STUDY TEXT below:
On Tuesday, November 8, 1994, California voted in favor of Proposition 187, which makes undocumented men, women and children ineligible for public social services, public health care services, public school education at elementary, secondary and post-secondary levels and requires various state and local agencies to report persons who are suspected of being undocumented to the California Attorney General and to the Immigration and Naturalization Services.
The measure contains a "suspicion clause" which requires state and local agencies to report "suspected" undocumented immigrants to the INS. However, it does not define the basis for such suspicion. How will public officials differentiate between immigrant and non-immigrant people? Is it the way you speak? The sound of your last name? The shade of your skin? The basis for such suspicion screams racism. Moreover, the fear caused by this "suspicion clause" has prevented children from attending school, mothers from attending prenatal appointments and those in need of medical attention from seeking professional help. In addition to this, several states including Texas, Illinois, Florida and Massachusetts are looking to California's Proposition 187 as they create their own anti-immigrant legislation.
Although its constitutionality has not yet been determined, Proposition 187 has already publicly, subtly and insidiously instilled fear in thousands of Californians. It reinforces the position of the political right by capitalizing on anti-immigrant sentiment in California and the United States. Proposition 187 not only dehumanizes all undocumented people, but it also requires our (those of us who are documented) complicit participation in that dehumanization. We are forced to claim our legal status at the expense of those of us who are "illegal." Because legal status is the requisite for humanness, to be "illegal" is to be subhuman. Therefore, Proposition 187 is a sharp attack on human rights which targets specific communities in California by denying them health care and education.
End of STUDY TEXT.
INFORMATION PROVIDED below:
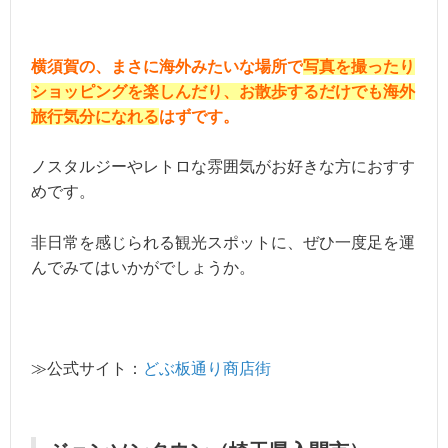
横須賀の、まさに海外みたいな場所で
写真を撮ったり
ショッピングを楽しんだり、お散歩するだけでも海外
旅行気分になれる
はずです。
ノスタルジーやレトロな雰囲気がお好きな方におすす
めです。
非日常を感じられる観光スポットに、ぜひ一度足を運
んでみてはいかがでしょうか。
≫公式サイト：
どぶ板通り商店街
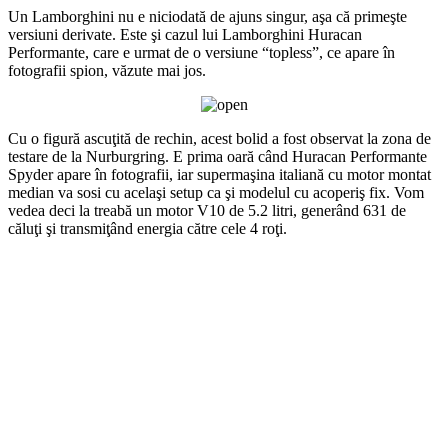
Un Lamborghini nu e niciodată de ajuns singur, aşa că primeşte
versiuni derivate. Este şi cazul lui Lamborghini Huracan
Performante, care e urmat de o versiune “topless”, ce apare în
fotografii spion, văzute mai jos.
Cu o figură ascuţită de rechin, acest bolid a fost observat la zona de
testare de la Nurburgring. E prima oară când Huracan Performante
Spyder apare în fotografii, iar supermaşina italiană cu motor montat
median va sosi cu acelaşi setup ca şi modelul cu acoperiş fix. Vom
vedea deci la treabă un motor V10 de 5.2 litri, generând 631 de
căluţi şi transmiţând energia către cele 4 roţi.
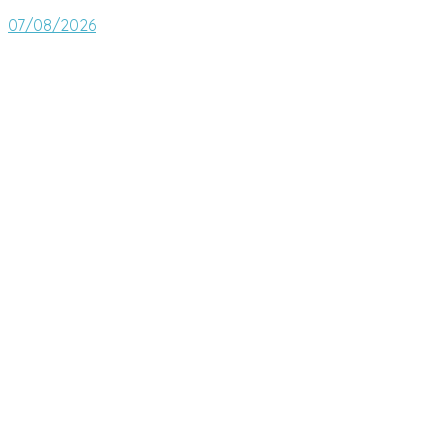
07/08/2026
End of INFORMATION PROVIDED.
TASK REQUIREMENTS: From the text on Proposition 187, copy the passage from "The measure contains" up to and including "own anti-immigrant legislation." word for word.

SOLVED PROBLEM:
The measure contains a "suspicion clause" which requires state and local agencies to report "suspected" undocumented immigrants to the INS. However, it does not define the basis for such suspicion. How will public officials differentiate between immigrant and non-immigrant people? Is it the way you speak? The sound of your last name? The shade of your skin? The basis for such suspicion screams racism. Moreover, the fear caused by this "suspicion clause" has prevented children from attending school, mothers from attending prenatal appointments and those in need of medical attention from seeking professional help. In addition to this, several states including Texas, Illinois, Florida and Massachusetts are looking to California's Proposition 187 as they create their own anti-immigrant legislation.